[Extracted records]
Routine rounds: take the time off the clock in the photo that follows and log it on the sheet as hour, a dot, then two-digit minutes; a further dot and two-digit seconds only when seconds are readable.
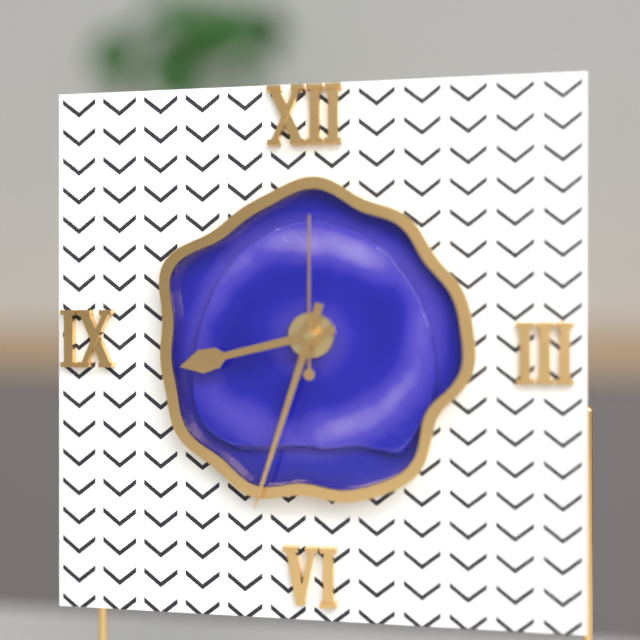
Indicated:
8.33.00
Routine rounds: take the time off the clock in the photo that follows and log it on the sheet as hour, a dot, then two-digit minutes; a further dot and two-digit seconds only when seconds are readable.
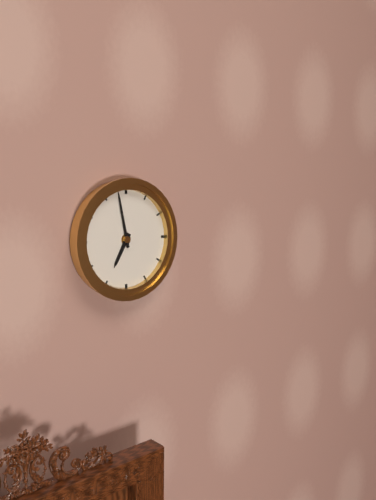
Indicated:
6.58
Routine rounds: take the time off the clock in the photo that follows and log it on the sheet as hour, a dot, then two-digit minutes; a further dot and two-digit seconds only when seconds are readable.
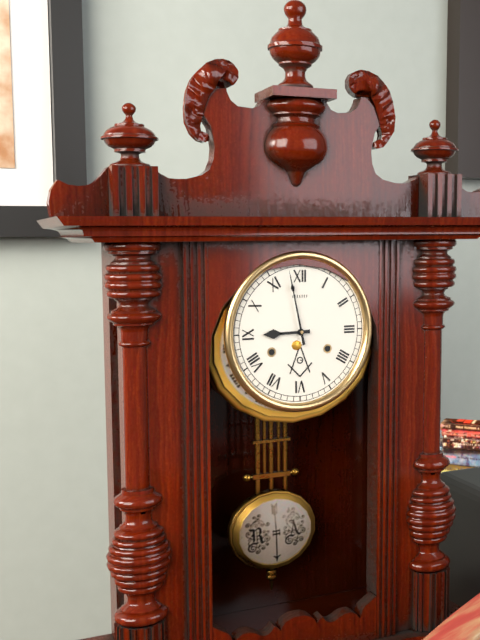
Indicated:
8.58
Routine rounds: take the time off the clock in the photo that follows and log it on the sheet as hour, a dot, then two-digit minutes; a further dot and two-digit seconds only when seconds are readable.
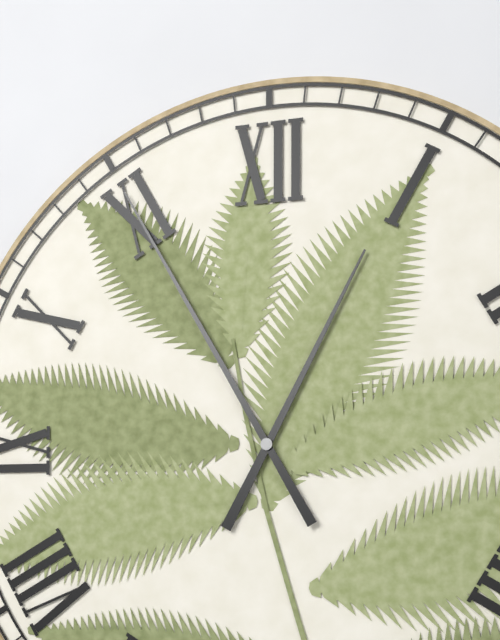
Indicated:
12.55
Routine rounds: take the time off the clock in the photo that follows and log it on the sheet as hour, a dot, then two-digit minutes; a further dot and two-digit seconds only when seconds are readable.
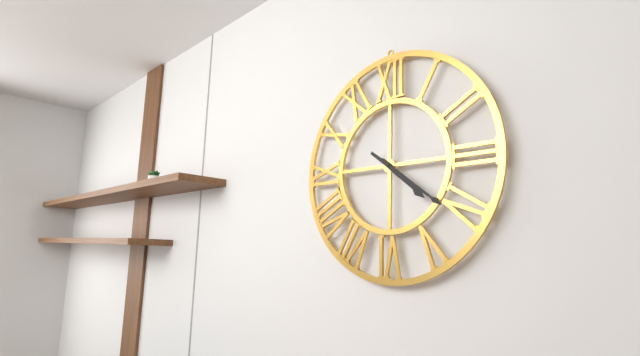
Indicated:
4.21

• **WHAT IS NEEDED**
Convert every line of the records above into a numbered list, omitting blank lines. Leave the pictures out.

• **REPLY**
1. Routine rounds: take the time off the clock in the photo that follows and log it on the sheet as hour, a dot, then two-digit minutes; a further dot and two-digit seconds only when seconds are readable.
2. Indicated:
3. 8.33.00
4. Routine rounds: take the time off the clock in the photo that follows and log it on the sheet as hour, a dot, then two-digit minutes; a further dot and two-digit seconds only when seconds are readable.
5. Indicated:
6. 6.58
7. Routine rounds: take the time off the clock in the photo that follows and log it on the sheet as hour, a dot, then two-digit minutes; a further dot and two-digit seconds only when seconds are readable.
8. Indicated:
9. 8.58
10. Routine rounds: take the time off the clock in the photo that follows and log it on the sheet as hour, a dot, then two-digit minutes; a further dot and two-digit seconds only when seconds are readable.
11. Indicated:
12. 12.55
13. Routine rounds: take the time off the clock in the photo that follows and log it on the sheet as hour, a dot, then two-digit minutes; a further dot and two-digit seconds only when seconds are readable.
14. Indicated:
15. 4.21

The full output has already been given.